Keto Vegetable Noodle Soup
Keto Vegetable Noodle Soup is a delightful low-carb twist on a traditional Chinese noodle soup, featuring spiralized vegetables that create a satisfying and flavorful base. This nourishing dish is perfect for a comforting meal that aligns with a ketogenic lifestyle.

30 minutes
Difficulty: Easy
Chinese
150 kcal
Ingredients
- Zucchini - 1 medium
- Carrot - 1 medium
- Shiitake mushrooms - 100 grams, sliced
- Broccoli florets - 100 grams
- Garlic - 2 cloves, minced
- Ginger - 1 tablespoon, minced
- Vegetable broth - 500 ml (low sodium)
- Soy sauce - 1 tablespoon (or coconut aminos for keto-friendly)
- Sesame oil - 1 teaspoon
- Green onions - 2, chopped
- Salt - to taste
- Black pepper - to taste
- Cilantro - for garnish (optional)
Steps
- Spiralize the zucchini and carrot using a spiralizer to create vegetable noodles and set aside.
- In a pot, heat the sesame oil over medium heat and add the minced garlic and ginger, sautéing until fragrant, about 1-2 minutes.
- Add the sliced shiitake mushrooms and broccoli florets to the pot, cooking for another 3-4 minutes until they are slightly tender.
- Pour in the vegetable broth and soy sauce, bringing the mixture to a simmer.

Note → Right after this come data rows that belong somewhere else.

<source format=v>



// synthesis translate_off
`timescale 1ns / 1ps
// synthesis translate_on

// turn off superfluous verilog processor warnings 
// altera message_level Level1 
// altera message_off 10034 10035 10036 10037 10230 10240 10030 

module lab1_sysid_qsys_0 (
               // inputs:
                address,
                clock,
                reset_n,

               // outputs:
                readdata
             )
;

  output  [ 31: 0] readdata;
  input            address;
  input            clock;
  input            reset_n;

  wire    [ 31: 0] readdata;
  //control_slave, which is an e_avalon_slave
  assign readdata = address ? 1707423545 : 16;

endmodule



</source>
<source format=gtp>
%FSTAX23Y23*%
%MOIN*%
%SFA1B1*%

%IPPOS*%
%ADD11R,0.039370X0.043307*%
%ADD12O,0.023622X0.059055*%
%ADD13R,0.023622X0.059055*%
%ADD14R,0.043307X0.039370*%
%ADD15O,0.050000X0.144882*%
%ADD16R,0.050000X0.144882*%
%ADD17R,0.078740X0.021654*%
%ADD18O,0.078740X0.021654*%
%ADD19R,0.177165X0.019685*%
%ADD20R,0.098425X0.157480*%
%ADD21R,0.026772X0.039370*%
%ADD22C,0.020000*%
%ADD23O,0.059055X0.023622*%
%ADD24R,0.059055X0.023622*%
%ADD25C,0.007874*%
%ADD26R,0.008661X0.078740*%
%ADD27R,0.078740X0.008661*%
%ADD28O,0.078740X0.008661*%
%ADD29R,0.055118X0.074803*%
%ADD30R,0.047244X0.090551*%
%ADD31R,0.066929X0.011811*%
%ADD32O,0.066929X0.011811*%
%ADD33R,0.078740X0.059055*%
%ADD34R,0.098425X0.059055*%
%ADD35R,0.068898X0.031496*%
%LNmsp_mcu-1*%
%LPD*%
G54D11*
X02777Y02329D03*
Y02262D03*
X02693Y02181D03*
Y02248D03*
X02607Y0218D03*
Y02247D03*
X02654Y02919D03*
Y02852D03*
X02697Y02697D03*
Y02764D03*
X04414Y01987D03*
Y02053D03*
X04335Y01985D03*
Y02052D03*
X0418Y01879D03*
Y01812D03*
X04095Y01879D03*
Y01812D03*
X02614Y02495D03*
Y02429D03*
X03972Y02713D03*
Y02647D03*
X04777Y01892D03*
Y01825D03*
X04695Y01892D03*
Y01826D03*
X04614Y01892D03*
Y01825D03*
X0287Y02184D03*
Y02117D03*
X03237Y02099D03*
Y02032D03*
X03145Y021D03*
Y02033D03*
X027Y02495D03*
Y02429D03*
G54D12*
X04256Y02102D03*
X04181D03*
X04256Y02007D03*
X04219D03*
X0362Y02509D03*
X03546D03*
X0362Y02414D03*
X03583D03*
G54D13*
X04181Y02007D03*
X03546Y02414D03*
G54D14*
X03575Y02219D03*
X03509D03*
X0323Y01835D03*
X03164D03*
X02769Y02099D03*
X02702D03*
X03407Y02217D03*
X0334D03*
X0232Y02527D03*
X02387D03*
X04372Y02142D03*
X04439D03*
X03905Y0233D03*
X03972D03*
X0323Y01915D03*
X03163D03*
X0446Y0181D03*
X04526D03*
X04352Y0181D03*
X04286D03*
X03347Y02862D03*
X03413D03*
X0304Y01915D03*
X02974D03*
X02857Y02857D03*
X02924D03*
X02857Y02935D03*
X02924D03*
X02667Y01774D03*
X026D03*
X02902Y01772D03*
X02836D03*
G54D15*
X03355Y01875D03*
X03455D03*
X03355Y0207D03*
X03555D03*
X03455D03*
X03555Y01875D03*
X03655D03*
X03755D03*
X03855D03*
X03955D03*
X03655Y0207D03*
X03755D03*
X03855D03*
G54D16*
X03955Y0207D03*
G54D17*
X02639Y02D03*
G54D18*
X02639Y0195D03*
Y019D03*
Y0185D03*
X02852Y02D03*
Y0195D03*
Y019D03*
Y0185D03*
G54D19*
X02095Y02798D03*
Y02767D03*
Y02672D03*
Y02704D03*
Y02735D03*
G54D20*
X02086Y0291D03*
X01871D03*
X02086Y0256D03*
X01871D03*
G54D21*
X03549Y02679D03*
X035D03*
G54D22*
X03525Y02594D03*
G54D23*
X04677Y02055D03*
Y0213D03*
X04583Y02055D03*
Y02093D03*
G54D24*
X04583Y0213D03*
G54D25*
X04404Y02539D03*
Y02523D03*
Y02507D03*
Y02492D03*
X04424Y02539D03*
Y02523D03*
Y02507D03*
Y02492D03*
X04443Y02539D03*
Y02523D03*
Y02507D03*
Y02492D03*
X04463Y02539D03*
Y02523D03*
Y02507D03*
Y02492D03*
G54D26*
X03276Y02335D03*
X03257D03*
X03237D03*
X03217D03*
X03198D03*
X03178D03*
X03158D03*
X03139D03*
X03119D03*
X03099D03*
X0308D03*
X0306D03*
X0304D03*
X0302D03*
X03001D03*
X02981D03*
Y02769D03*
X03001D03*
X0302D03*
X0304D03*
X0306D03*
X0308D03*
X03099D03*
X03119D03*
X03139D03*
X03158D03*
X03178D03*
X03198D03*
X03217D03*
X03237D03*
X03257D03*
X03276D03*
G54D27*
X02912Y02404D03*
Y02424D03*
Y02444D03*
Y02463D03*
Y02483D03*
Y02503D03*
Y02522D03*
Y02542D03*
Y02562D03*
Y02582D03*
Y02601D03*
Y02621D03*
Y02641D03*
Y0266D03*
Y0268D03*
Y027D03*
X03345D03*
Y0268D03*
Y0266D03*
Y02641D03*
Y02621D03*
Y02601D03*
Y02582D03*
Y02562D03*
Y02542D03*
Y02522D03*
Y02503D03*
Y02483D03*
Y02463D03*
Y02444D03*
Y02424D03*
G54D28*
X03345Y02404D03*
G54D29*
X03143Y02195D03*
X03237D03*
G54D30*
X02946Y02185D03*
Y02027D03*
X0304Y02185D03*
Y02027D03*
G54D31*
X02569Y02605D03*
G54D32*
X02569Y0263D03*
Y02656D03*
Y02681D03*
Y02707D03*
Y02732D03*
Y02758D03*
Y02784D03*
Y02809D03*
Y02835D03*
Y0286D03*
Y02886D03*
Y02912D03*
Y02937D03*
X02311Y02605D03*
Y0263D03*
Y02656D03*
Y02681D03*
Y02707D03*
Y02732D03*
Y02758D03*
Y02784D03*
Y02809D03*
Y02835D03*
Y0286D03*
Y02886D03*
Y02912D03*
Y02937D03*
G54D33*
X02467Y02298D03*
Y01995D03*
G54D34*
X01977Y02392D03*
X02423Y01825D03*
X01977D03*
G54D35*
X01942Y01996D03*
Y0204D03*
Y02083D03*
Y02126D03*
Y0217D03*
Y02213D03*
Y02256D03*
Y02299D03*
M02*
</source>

- Once simmering, add the spiralized zucchini and carrot noodles, cooking for an additional 3-5 minutes until they are tender but still al dente.
- Season with salt and black pepper to taste, then remove from heat.

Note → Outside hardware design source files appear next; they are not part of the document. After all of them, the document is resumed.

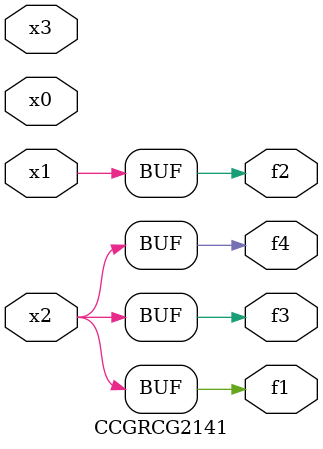
<source format=v>
module CCGRCG2141(
	input x0, x1, x2, x3,
	output f1, f2, f3, f4
);
	assign f1 = x2;
	assign f2 = x1;
	assign f3 = x2;
	assign f4 = x2;
endmodule

</source>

- Serve hot, garnished with chopped green onions and cilantro if desired.
Nutrition
- Calories: 150
- Protein: 5 g
- Carbs: 12 g
- Fiber: 4 g
- Sugar: 3 g
- Sodium: 600 mg
- Cholesterol: 0 mg
- Total Fat: 7 g
- Saturated Fat: 1 g
- Unsaturated Fat: 6 g
- Water: 0.5 L
Health Benefits
- Low in carbohydrates, making it suitable for ketogenic diets.
- Rich in vitamins and minerals from a variety of vegetables.